Theo drew Vincent into the bedroom, where the baby was sleeping in his cradle. The two men looked at the child in silence, tears in their eyes. Johanna sensed that they would like to be alone for a moment; she tiptoed to the door. Just as she put her hand on the knob, Vincent turned smilingly to her and said, pointing to the crocheted cover over the cradle.

“Do not cover him too much with lace, little sister.”

Johanna closed the door quietly behind her. Vincent, looking down at the child once more, felt the awful pang of barren men whose flesh leaves no flesh behind, whose death is death eternal.

Theo read his thoughts.

“There is still time for you, Vincent. Some day you will find a wife who will love you and share the hardships of your life.”

“Ah no, Theo, it’s too late.”

“I found a woman only the other day who would be perfect for you.”

“Not really! Who was she?”

“She was the girl in ‘Terre Vierge,’ by Turgenev. Remember her?”

“You mean the one who works with the nihilists, and brings the compromising papers across the frontier?”
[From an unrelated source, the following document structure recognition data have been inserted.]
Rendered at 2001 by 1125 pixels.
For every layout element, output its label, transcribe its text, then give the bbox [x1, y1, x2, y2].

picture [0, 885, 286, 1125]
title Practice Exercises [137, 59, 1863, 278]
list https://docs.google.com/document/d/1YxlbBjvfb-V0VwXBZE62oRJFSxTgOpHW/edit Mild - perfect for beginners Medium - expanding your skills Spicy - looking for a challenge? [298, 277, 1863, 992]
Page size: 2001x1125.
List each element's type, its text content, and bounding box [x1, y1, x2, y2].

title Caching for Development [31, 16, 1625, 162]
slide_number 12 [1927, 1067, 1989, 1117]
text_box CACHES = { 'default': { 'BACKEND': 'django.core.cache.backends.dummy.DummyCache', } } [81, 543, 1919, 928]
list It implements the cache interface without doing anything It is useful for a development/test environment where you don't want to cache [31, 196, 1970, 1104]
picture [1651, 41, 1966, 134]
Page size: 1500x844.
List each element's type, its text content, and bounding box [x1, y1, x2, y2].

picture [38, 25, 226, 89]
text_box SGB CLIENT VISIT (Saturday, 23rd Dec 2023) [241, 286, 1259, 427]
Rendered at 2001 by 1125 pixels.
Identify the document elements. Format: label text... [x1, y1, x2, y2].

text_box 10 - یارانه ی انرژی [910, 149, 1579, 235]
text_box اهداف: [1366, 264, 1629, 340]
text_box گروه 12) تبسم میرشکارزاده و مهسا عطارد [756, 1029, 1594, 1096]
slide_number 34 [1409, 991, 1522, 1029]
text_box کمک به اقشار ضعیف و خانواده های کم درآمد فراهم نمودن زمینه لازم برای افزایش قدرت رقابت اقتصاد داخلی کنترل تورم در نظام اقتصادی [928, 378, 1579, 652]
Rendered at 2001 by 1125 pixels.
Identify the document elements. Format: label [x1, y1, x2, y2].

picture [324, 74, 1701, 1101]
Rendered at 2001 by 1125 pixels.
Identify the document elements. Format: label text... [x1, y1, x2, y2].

“Yes. Your wife would have to be somebody like that, Vincent; somebody who had gone through life’s misery to the very bottom . . .”

“. . . And what would she want with me? A one-eared man?”

Little Vincent awakened, looked up at them and smiled. Theo lifted the child out of the cradle and placed him in Vincent’s arms.

“So soft and warm, like a little puppy,” said Vincent, feeling the baby against his heart.

“Here, clumsy, you don’t hold a baby like that.”

“I’m afraid I’m more at home holding a paint brush.”

Theo took the child and held him against his shoulder, his head touching the baby’s brown curls. To Vincent they looked as though they had been carved out of the same stone.

“Well, Theo boy,” he said resignedly, “each man to his own medium. You create in the living flesh . . . and I’ll create in paint.”

“Just so, Vincent, just so.”

A number of Vincent’s friends came to Theo’s that night to welcome him back. The first arrival was Aurier, a handsome young man with flowing locks and a beard which sprouted out of each side of his chin, but conjured up no hair in the middle. Vincent led him to the bedroom, where Theo had hung a Monticelli bouquet.

“You said in your article, Monsieur Aurier, that I was the sole painter to perceive the chromatism of things with a metallic, gem-like quality. Look at this Monticelli. ‘Fada’ achieved it years before I even came to Paris.”

At the end of an hour Vincent gave up trying to persuade Aurier, and presented him instead with one of the St. Remy cypress canvasses in appreciation for his article.

Toulouse-Lautrec blew in, winded from six flights of stairs, but still as hilarious and ribald as ever.

“Vincent,” he exclaimed, while shaking hands, “I passed an undertaker on the stairs. Was he looking for you or me?”

“For you, Lautrec! He couldn’t get any business out of me.”

“I’ll make you a little wager, Vincent. I’ll bet your name comes ahead of mine in his little book.”

“You’re on. What’s the stake?”

“Dinner at the Café Athens, and an evening at the Opéra.”

“I wish you fellows would make your jokes a trifle less macabre,” said Theo, smiling faintly.